The input START

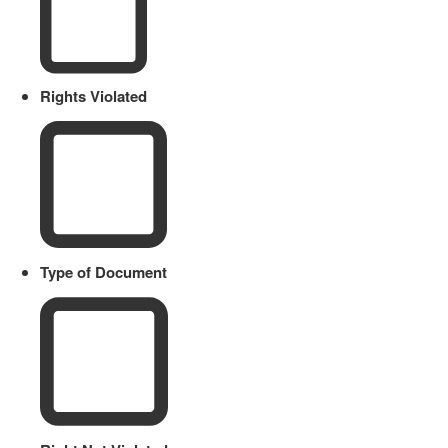
Rights Violated
Type of Document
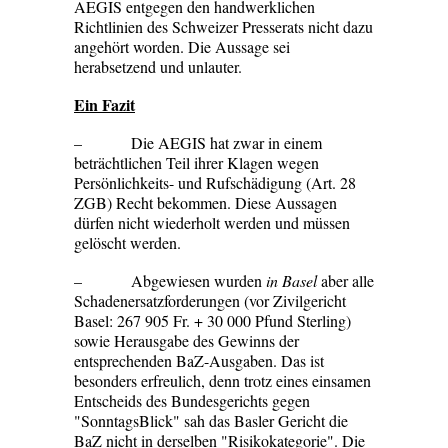
AEGIS entgegen den handwerklichen
Richtlinien des Schweizer Presserats nicht dazu
angehört worden. Die Aussage sei
herabsetzend und unlauter.
Ein
Fazit
– Die AEGIS hat zwar in einem
beträchtlichen Teil ihrer Klagen wegen
Persönlichkeits- und Rufschädigung (Art. 28
ZGB) Recht bekommen. Diese Aussagen
dürfen nicht wiederholt werden und müssen
gelöscht werden.
– Abgewiesen wurden
in Basel
aber alle
Schadenersatzforderungen (vor Zivilgericht
Basel: 267 905 Fr. + 30 000 Pfund Sterling)
sowie Herausgabe des Gewinns der
entsprechenden BaZ-Ausgaben. Das ist
besonders erfreulich, denn trotz eines einsamen
Entscheids des Bundesgerichts gegen
"SonntagsBlick" sah das Basler Gericht die
BaZ nicht in derselben "Risikokategorie". Die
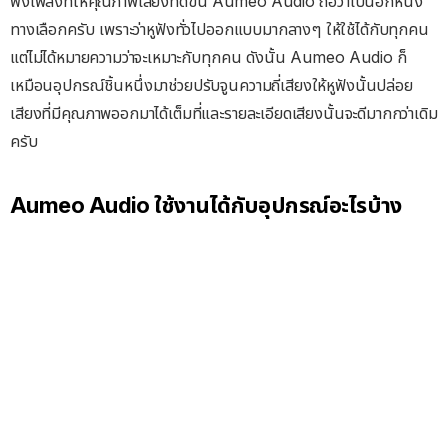
ฟังเพลงที่ให้คุณภาพเสียงที่ดีขึ้น Aumeo Audio ถือว่าเป็นอีกหนึ่ง
ทางเลือกครับ เพราะว่าหูฟังทั่วไปออกแบบมากลางๆ ให้ใช้ได้กับทุกคน
แต่ไม่ได้หมายความว่าจะเหมาะกับทุกคน ดังนั้น Aumeo Audio ก็
เหมือนอุปกรณ์ชิ้นหนึ่งมาช่วยปรับจูนความถี่เสียงให้หูฟังนั้นปล่อย
เสียงที่มีคุณภาพออกมาได้เต็มที่และรายละเอียดเสียงนั้นจะดีมากกว่าเดิม
ครับ
Aumeo Audio ใช้งานได้กับอุปกรณ์อะไรบ้าง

The input END

Task brief
Which lines in the rows above contain the string "AEGIS", with case taken into account? Copy each matching line.

Solution to the exercise
AEGIS entgegen den handwerklichen
– Die AEGIS hat zwar in einem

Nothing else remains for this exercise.